沢井は、多田が幸を抱きに来たと思っていたので、その態度が意外な気がして、思わず言葉が口をついて出る。
「ボス、今日はわざわざ見舞いの為だけに来たんですか?」
沢井が尋ねると、多田は眉を顰 めた。
「私が幸を抱きに来たとでも思ったのか?」
「いえ、そんな事は」
沢井は図星をさされて少し慌てた。
「日下を迎えに行く途中に寄っただけだ」
しかし、多田の言った名を聞いて、今度は幸の体がぴくりと動く。
「気にするな。一回使うだけだ。
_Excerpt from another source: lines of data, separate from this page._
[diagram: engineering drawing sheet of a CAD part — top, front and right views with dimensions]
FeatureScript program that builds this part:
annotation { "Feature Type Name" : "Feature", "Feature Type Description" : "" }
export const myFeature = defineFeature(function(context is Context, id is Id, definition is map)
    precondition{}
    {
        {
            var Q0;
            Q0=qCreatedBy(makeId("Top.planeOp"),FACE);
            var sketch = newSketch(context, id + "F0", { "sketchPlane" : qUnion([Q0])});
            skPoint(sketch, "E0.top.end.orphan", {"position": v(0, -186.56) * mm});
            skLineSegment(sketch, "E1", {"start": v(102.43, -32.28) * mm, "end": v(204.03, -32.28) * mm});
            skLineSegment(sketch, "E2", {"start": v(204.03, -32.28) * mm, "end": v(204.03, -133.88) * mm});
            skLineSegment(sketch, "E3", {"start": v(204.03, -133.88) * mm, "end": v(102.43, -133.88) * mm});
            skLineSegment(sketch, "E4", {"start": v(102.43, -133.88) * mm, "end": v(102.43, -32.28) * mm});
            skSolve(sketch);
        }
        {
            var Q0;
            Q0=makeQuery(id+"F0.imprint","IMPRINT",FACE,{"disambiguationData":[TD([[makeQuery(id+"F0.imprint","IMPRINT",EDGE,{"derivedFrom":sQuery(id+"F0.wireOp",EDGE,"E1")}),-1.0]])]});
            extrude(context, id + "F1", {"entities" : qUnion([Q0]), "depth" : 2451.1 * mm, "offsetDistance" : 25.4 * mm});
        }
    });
幸には近付かせない」
そう言うと、多田は幸の気持ちを察して、安心させるように抱きしめた。
「ありがとうございます」
幸はそう言いながら多田にしがみついた。
「用がなければ抱いたんだがな」
多田は幸を抱きしめると深く口付ける。
「口の中が熱いな」
そして、多田は口を離すと幸の頬を愛おしそうに撫 でた。
それから、沢井の方に向き直る。
「何かあったら私に連絡しろ。後は任せたぞ」
多田はそれだけ言うと、沢井の部屋を後にした。
沢井は多田が部屋を出るまで、その後ろ姿を見つめていた。
そもそも、多田が日下を迎えに行く必要などなく、部下の一人に命じて連れて来させればいいだけの話だ。
それなのに、多田が幸に会いに来る為だけに来たのだとしたら、本気で幸の事が気に入っていると言う事だろう。
「幸?」
沢井は食べかけの粥に目を落とした。
「まだ、お腹すいてるか?」
幸は困ったような顔をしてからこくりと頷 く。
「じゃあ温め直して来るよ」
そして、その場を去ろうとする沢井の背に、幸が問いかける。
「沢井さんは食べないんですか?」
言われて、沢井はまだ食事をしていない事に気付いた。
沢井は、幸の優しい気遣いに心が少し揺れたが、それを振り払うように頭を振った。
それから、沢井は幸を振り返る。
「じゃあ一緒に食べるか」
「はい」
微笑む幸につられて、沢井も知らず、笑みを浮かべていた。